**WORK REQUIRED:** Please copy each line below that contains the string "State".

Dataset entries
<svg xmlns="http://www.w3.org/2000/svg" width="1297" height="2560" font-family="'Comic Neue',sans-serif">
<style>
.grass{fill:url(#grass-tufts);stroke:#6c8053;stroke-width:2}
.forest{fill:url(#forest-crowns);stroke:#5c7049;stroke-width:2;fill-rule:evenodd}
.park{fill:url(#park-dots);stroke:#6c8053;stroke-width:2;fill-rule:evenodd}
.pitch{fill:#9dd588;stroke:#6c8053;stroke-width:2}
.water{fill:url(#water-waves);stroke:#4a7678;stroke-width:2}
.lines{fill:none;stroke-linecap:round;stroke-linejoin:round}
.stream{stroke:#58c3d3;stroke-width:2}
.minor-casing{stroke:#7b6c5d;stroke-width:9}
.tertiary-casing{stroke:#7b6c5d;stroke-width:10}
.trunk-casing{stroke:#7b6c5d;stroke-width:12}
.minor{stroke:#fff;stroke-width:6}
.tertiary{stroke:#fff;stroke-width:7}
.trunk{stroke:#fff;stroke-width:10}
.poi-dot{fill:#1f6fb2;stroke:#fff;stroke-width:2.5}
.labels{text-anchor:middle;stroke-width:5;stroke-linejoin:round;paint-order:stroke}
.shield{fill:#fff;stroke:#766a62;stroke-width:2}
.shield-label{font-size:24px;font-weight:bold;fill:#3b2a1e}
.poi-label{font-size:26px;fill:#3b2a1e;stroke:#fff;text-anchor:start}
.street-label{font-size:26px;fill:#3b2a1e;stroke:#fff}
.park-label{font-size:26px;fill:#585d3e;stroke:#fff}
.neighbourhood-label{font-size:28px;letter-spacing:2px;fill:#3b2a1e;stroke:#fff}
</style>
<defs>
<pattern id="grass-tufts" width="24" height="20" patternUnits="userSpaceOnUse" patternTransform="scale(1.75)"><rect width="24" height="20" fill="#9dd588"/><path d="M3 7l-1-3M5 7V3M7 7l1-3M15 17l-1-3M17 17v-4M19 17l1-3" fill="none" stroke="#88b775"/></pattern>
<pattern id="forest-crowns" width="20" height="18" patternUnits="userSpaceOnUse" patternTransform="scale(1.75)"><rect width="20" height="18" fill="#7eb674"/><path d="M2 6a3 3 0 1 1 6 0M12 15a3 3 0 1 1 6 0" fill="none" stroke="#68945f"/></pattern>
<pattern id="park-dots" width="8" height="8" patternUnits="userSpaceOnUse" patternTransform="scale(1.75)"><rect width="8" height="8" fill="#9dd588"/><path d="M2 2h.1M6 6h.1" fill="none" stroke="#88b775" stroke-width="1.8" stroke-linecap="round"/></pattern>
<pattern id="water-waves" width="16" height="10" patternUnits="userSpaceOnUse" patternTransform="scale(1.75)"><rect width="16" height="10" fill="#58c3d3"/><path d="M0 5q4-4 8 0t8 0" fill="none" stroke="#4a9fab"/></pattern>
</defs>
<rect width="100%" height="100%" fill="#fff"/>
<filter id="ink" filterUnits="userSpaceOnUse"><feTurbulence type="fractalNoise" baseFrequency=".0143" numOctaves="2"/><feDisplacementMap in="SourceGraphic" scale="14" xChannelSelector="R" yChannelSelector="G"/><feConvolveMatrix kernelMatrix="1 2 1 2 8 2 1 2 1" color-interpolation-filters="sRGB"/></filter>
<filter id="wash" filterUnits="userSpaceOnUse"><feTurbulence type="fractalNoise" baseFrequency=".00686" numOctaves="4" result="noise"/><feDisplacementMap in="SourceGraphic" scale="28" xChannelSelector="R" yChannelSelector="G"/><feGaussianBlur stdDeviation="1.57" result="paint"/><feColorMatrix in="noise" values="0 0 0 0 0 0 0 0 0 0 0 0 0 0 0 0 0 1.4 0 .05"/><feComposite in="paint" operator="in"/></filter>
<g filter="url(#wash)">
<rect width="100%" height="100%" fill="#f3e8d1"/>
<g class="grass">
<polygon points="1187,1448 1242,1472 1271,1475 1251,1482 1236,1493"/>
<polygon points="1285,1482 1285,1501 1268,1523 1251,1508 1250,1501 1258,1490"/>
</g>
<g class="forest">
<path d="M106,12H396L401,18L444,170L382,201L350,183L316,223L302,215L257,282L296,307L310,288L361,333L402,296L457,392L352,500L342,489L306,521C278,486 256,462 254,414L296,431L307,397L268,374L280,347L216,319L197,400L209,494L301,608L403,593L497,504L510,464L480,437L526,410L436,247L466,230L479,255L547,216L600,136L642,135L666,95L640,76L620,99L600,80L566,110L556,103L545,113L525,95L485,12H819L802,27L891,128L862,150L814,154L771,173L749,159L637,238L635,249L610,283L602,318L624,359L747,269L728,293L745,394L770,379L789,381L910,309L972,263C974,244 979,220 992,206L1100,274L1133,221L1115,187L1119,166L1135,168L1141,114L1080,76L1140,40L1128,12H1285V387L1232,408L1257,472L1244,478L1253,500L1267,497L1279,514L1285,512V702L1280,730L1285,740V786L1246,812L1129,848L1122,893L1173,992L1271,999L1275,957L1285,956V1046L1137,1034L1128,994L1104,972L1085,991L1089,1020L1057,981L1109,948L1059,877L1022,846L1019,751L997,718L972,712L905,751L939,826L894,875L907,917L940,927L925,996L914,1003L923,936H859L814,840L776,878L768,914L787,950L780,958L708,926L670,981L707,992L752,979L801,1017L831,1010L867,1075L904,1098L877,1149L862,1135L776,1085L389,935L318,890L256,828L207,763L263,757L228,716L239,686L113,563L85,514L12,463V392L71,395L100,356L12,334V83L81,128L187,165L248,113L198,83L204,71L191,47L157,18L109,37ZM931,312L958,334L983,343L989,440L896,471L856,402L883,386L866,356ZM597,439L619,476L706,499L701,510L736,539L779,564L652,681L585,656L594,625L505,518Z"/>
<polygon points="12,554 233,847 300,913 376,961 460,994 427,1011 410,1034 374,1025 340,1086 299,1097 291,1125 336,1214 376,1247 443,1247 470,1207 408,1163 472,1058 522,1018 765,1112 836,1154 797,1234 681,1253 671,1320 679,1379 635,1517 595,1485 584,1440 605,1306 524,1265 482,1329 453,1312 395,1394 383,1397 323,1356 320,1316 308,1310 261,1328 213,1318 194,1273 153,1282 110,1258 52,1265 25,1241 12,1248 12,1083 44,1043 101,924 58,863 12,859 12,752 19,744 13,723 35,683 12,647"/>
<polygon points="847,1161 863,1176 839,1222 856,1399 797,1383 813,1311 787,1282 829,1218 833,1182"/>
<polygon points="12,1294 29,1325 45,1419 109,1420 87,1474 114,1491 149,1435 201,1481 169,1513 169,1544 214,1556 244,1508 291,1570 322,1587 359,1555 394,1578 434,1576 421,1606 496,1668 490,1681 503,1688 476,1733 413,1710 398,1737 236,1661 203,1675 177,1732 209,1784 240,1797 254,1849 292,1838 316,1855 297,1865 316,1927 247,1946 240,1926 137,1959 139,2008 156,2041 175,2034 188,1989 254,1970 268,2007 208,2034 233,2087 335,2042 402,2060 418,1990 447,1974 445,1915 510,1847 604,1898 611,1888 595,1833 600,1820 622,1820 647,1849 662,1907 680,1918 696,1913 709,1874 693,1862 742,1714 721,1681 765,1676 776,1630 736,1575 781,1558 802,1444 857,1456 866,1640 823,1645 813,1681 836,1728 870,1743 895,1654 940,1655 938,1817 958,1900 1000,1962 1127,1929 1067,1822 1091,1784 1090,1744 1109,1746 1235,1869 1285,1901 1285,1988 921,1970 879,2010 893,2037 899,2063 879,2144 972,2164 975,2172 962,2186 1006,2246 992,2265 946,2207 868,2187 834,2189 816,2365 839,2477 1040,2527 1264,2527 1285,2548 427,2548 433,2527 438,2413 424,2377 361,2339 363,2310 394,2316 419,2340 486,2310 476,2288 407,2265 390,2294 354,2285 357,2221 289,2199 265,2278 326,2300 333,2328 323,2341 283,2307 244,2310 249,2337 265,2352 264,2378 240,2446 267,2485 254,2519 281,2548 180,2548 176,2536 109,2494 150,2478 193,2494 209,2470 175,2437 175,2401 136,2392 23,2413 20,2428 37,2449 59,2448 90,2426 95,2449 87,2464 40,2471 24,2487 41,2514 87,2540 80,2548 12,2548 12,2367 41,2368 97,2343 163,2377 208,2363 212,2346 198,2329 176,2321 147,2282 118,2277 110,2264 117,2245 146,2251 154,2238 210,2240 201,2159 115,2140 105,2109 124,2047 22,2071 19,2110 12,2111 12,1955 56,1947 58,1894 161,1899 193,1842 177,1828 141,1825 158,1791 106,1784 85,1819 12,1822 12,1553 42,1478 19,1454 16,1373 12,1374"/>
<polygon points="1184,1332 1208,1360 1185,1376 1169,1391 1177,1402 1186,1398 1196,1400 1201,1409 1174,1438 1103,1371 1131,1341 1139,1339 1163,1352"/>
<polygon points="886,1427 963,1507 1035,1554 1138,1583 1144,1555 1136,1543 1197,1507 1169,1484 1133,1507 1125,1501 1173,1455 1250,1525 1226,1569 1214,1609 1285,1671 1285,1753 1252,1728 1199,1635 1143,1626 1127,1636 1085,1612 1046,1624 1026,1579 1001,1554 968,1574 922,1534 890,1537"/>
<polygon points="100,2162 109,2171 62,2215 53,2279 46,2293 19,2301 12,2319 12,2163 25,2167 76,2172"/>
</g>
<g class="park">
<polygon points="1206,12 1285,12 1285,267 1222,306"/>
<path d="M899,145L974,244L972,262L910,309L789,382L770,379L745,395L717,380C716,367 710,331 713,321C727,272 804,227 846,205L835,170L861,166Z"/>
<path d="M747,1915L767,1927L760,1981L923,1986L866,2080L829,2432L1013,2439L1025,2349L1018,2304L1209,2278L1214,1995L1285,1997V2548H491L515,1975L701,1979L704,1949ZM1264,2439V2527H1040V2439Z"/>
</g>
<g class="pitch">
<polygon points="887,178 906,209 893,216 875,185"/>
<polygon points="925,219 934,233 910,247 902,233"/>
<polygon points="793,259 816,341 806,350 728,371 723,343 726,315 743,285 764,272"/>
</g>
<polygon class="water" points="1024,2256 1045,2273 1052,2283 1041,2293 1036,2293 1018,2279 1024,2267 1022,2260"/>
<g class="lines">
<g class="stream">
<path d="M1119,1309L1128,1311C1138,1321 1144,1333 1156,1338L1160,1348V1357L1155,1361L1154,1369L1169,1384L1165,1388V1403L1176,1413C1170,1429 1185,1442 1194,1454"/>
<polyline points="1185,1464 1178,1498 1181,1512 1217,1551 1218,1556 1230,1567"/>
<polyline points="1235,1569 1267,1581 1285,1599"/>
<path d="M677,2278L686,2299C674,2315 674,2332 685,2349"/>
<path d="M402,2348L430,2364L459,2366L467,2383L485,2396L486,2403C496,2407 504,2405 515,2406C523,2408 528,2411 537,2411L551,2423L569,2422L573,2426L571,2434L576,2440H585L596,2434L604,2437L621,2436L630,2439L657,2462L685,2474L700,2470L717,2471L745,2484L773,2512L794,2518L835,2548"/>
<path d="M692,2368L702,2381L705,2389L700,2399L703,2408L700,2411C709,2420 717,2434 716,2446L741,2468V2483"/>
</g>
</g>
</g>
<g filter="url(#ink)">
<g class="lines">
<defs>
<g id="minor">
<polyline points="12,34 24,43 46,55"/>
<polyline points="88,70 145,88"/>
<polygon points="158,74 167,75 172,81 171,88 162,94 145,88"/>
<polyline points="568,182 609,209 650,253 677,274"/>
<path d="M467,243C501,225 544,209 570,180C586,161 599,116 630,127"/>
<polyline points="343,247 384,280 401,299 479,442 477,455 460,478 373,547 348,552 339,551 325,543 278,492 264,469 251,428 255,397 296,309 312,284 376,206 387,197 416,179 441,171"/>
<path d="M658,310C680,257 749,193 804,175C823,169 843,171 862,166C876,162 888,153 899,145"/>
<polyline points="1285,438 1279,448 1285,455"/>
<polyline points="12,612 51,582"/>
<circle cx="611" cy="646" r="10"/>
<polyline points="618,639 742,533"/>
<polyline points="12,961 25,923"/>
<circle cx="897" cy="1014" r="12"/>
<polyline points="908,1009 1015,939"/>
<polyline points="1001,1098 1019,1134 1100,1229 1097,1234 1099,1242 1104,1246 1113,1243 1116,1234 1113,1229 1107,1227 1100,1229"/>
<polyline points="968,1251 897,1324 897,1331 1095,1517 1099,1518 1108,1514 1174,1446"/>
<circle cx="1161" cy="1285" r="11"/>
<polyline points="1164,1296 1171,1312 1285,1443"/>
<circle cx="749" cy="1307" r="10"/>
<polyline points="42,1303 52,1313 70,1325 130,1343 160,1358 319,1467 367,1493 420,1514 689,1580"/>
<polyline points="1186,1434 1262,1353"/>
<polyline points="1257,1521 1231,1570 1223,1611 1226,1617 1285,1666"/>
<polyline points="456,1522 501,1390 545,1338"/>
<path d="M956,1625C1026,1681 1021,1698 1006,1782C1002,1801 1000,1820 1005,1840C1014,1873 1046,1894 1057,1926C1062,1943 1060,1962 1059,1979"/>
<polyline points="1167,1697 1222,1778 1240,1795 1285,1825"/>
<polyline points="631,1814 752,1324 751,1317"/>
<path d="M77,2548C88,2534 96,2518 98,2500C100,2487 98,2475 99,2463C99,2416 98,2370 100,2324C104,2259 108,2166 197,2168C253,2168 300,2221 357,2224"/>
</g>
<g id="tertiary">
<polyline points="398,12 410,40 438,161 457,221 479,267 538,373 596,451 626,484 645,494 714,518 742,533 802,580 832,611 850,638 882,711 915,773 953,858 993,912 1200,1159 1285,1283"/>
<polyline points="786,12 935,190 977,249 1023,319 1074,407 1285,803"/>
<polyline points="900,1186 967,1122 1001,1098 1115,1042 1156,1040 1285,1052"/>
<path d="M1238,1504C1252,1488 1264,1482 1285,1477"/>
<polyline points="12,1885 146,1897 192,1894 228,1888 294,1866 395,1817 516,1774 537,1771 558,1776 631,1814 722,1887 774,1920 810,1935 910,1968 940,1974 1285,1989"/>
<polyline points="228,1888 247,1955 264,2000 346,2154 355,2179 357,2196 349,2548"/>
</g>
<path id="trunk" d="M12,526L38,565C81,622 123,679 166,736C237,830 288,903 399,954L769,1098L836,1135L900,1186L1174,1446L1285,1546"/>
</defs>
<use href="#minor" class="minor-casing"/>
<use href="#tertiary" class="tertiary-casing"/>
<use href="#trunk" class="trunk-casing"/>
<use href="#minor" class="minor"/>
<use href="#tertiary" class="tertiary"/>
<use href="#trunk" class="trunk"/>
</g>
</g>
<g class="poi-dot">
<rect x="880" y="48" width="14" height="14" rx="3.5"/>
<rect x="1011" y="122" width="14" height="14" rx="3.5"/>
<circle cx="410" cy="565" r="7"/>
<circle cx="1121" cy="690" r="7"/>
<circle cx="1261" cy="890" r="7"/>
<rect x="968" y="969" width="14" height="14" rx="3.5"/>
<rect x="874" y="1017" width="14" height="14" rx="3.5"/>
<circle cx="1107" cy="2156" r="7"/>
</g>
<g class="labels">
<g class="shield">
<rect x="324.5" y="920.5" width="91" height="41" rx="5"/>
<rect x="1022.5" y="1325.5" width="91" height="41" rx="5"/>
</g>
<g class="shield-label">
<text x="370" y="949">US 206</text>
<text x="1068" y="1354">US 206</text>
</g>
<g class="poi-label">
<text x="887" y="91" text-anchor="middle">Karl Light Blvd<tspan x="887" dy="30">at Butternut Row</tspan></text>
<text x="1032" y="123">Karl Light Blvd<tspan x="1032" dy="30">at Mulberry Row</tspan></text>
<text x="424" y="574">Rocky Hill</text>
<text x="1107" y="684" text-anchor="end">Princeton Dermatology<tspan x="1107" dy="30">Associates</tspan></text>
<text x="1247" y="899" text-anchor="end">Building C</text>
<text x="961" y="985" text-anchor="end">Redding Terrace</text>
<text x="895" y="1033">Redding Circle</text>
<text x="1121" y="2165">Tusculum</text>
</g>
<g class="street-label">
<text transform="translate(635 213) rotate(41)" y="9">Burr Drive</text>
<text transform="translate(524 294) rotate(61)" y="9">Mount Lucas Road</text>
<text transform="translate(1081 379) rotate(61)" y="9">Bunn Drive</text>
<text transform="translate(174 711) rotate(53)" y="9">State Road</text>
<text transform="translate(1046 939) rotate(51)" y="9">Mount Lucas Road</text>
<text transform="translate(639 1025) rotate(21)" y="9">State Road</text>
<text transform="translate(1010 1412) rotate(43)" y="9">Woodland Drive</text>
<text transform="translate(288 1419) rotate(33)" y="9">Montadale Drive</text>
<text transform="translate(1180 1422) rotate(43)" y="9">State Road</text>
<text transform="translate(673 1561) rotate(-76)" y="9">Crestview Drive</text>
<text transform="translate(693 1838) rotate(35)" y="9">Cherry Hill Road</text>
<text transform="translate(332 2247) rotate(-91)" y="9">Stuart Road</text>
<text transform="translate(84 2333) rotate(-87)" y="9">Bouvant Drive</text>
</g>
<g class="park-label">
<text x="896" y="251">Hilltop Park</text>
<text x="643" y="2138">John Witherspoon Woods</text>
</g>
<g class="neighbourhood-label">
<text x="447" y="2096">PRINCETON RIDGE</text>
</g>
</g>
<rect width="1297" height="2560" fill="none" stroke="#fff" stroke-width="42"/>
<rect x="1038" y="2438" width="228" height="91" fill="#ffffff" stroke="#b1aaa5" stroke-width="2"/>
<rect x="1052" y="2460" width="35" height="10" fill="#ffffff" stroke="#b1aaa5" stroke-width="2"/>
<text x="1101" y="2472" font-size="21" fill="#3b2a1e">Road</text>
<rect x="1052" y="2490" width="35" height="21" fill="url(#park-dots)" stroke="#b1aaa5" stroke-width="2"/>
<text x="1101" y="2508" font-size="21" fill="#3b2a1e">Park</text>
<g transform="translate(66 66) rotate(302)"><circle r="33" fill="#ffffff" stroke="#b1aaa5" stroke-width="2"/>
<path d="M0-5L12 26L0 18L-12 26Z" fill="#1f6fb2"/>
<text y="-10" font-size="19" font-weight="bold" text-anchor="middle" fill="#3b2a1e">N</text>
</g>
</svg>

**WRITTEN REPLY:**
<text transform="translate(174 711) rotate(53)" y="9">State Road</text>
<text transform="translate(639 1025) rotate(21)" y="9">State Road</text>
<text transform="translate(1180 1422) rotate(43)" y="9">State Road</text>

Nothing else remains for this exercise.